The musical essay film In The Jungle is an hour long, single channel video written and directed by Stephanie Barber, starring Cricket Arrison (of Wham City) and M.C. Schmidt (of Matmos) as well as a spate of snakes and tigers.
A piece of expanded poetics which combines written and spoken text with music composed with the found and created sounds of birds and insects. The collision of human civilization and wildlife is both a contemplation of extinction and environmentalism as well as a metaphor for the wild in our psyches and imagination.
Leo Goldsmith at The Village Voice wrote "...Barber’s overabundance of language and logos — her insistence on the artificiality and constructedness of the Scientist’s natural environs — positions the jungle as a space of subconscious play rather than a lost paradise. To return to the jungle — to wrap herself, as the Scientist does, in her serpentine sleeping bag and become a snake with her “snake friends” — is about generating a space of comfort and self-care: a habitat."
In The Jungle works in the porous spaces between theater and cinema; essay and fiction; music and poetry. The composite nature of the video extends my exploration of hybridization and multidisciplinary text work in the field of expanded poetics.

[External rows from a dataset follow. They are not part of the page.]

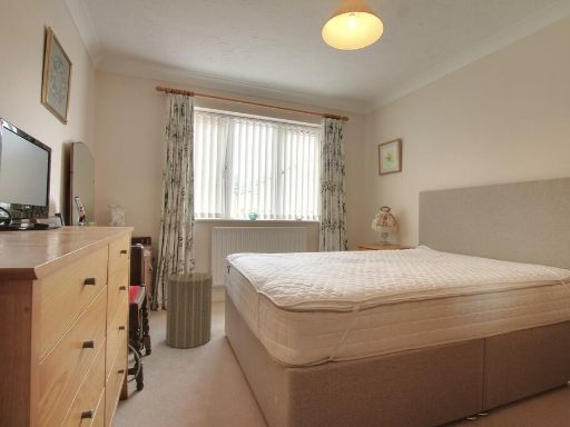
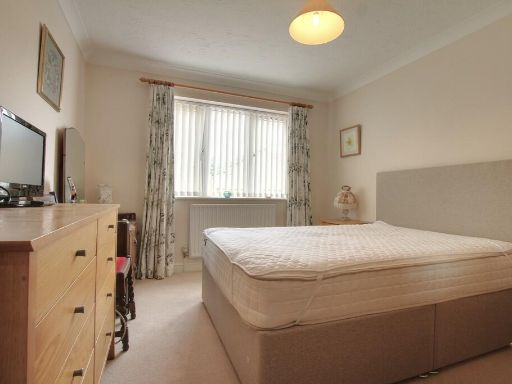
- laundry hamper [165,266,214,349]
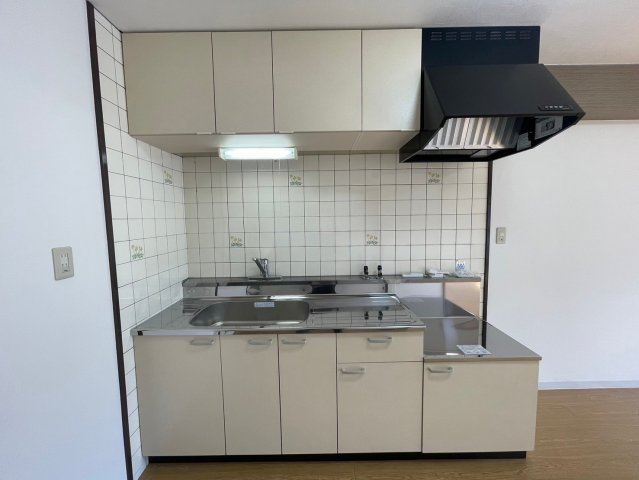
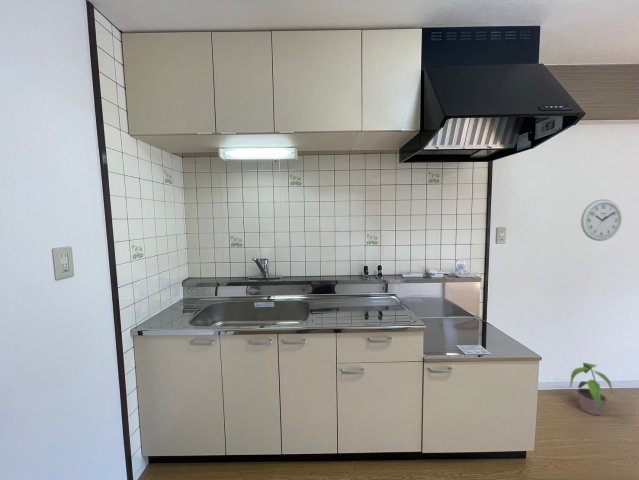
+ potted plant [569,362,614,416]
+ wall clock [580,198,623,242]
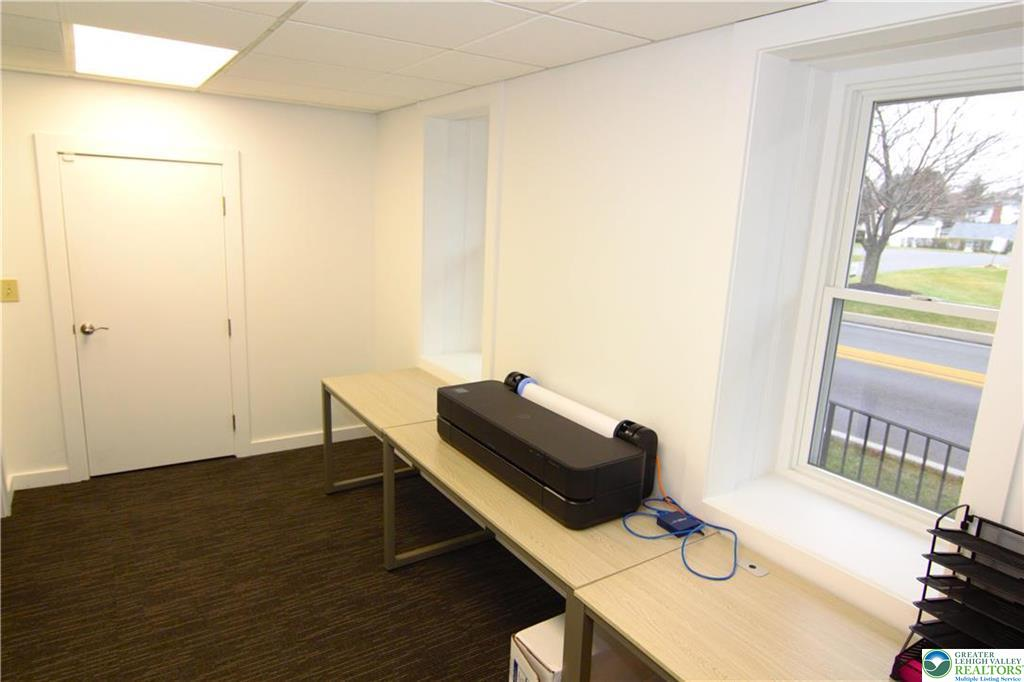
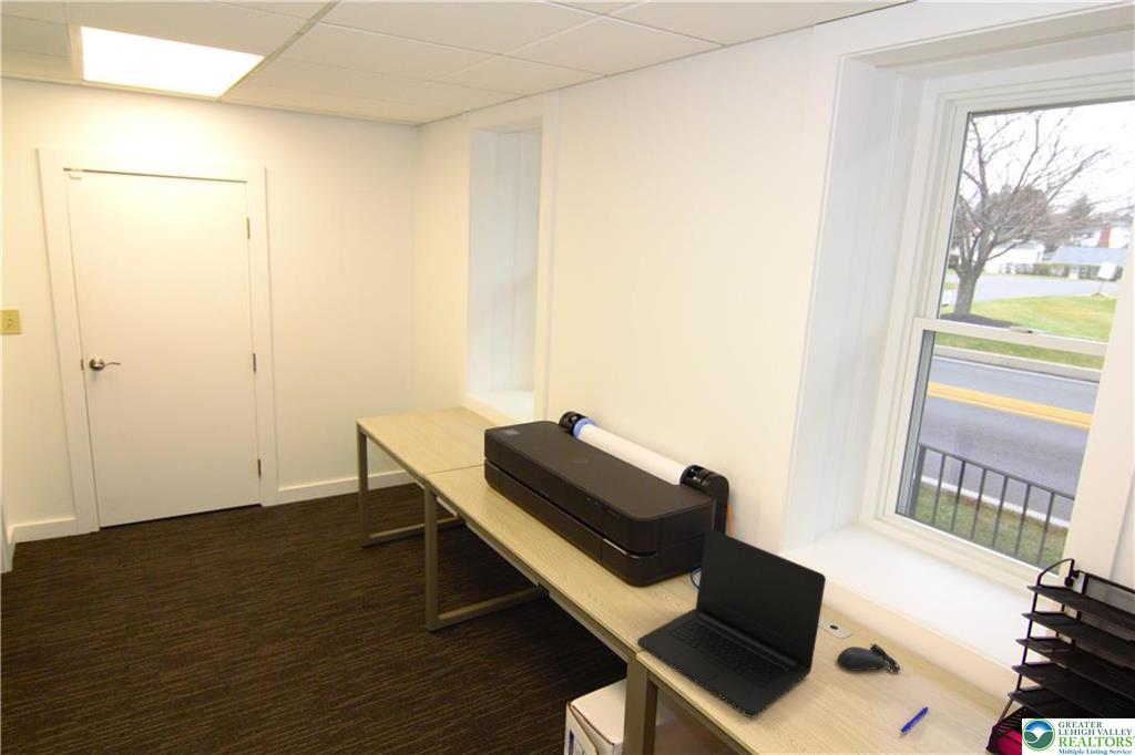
+ computer mouse [836,642,901,672]
+ laptop [636,527,827,716]
+ pen [900,706,929,734]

In The Jungle, playfully and sorrowfully tells the tale of an unreliable narrator in a self-imposed exile. Given a grant to study the equivalent of animal cries and whines in jungle flora our heroine has lived for 1, 612 days deep in an unnamed jungle. The piece opens with a musical journal entry through which we discover that she must return to "civilization" to deliver a lecture on her discoveries to the board which funds her work. The typewriter on which she impresses her thoughts about this upcoming journey is turned into a melodic instrument and accompanied by an antique toy piano and Berg-like vocal punctuations so that the entirety feels like a circuit bent atonal opera. What becomes clear is an encroaching madness and reluctance to leave the sheer terror of thousands of square miles of rapid life and growth.
The sets are composed of video images of jungles collaged and projected through and onto the sculptural structures of trees and vines and mosses. The sets so clearly avoiding naturalism call into question our heroine's sense of reality; in this way the form of the piece suggests the unreliable nature of the character and her situation.

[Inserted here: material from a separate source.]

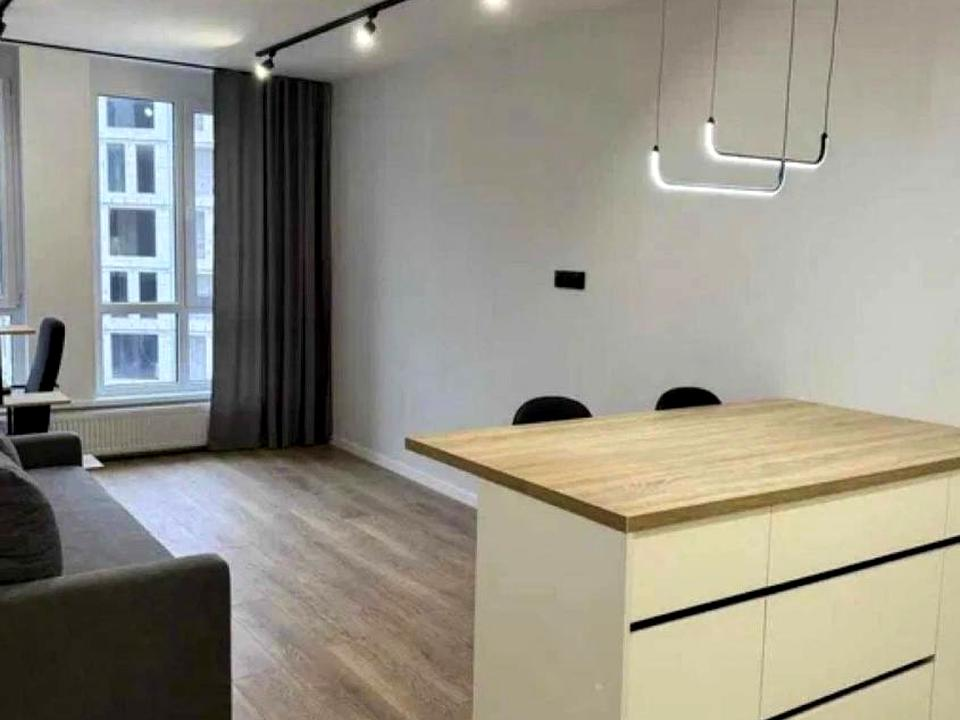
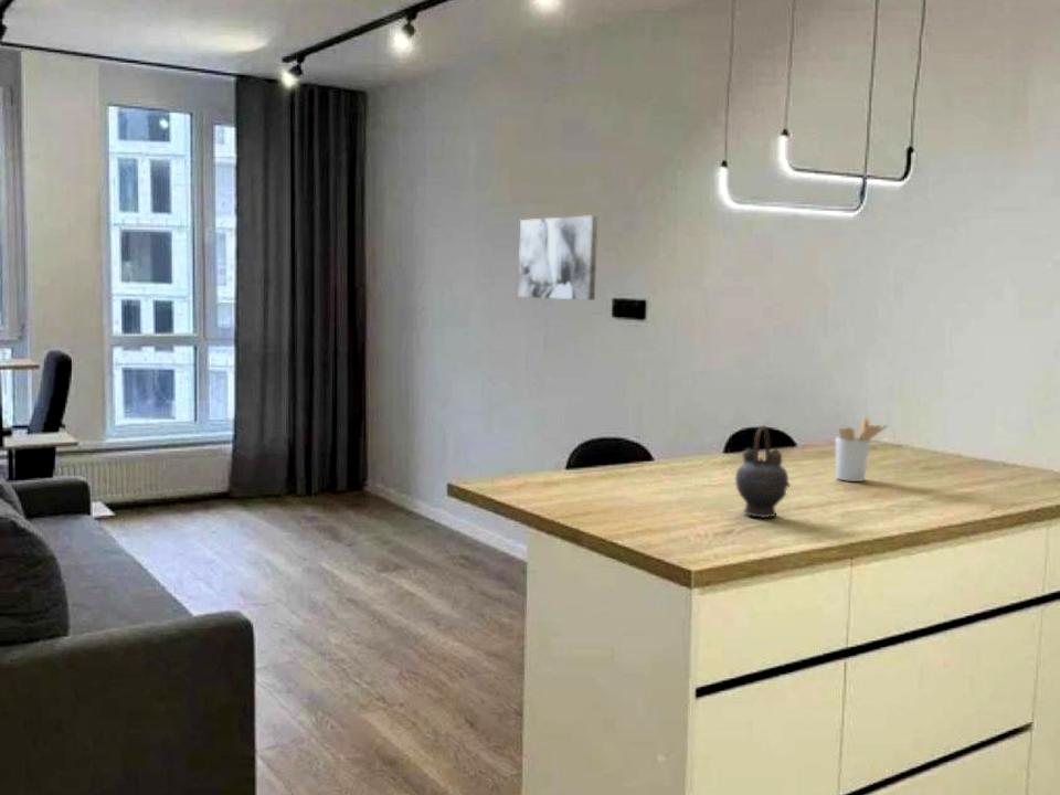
+ teapot [734,425,792,519]
+ wall art [517,214,598,301]
+ utensil holder [835,416,889,483]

The jungle serves as an extended metaphor for excessive and continual growth and death and fear and sustenance; a metaphorical space of chaos in which the scientist finds solace and which stands in contrast to the human jungle of "civilization" to which the scientist must return.

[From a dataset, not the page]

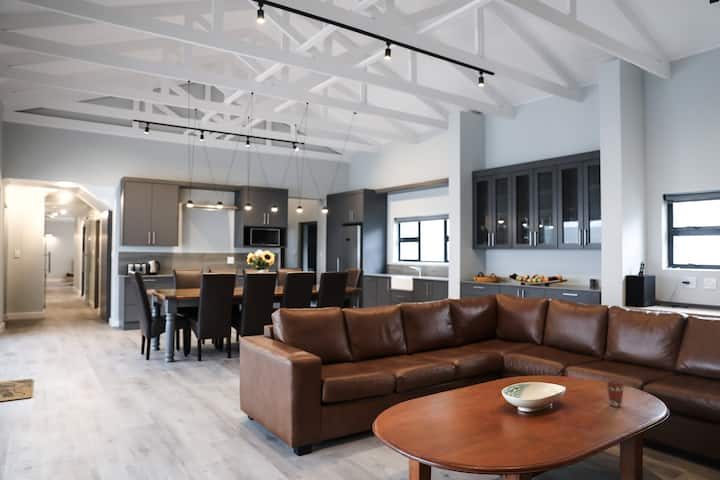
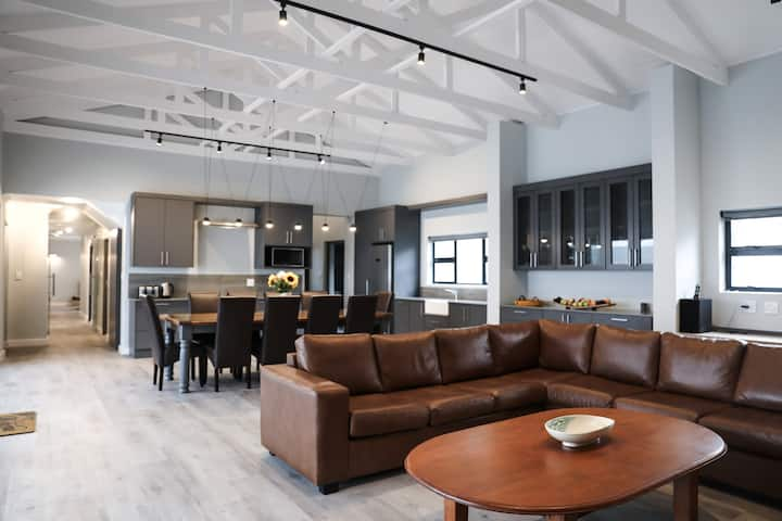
- coffee cup [605,379,625,408]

A lecture on the epiphytic and resiniferous vegetation of the jungle is then delivered. Or rather, it is skillfully, strangely and poetically side-stepped and whipped into an emotional, philosophical frenzy. The lecture folds a poetic narrative into a roving philosophical inquiry and botanical primer.
The scientist then returns to the jungle just in time to listen to her favorite radio show which provides the courage and fortification of a direct god line to the jungle floor through a mellifluous dj and prescient pop songs.
Mostly she is terrified and interested in being terrified; thinking of all the implications of fear and understanding...the way these two ideas are constantly referenced, metaphorically, in the flora she set out to study.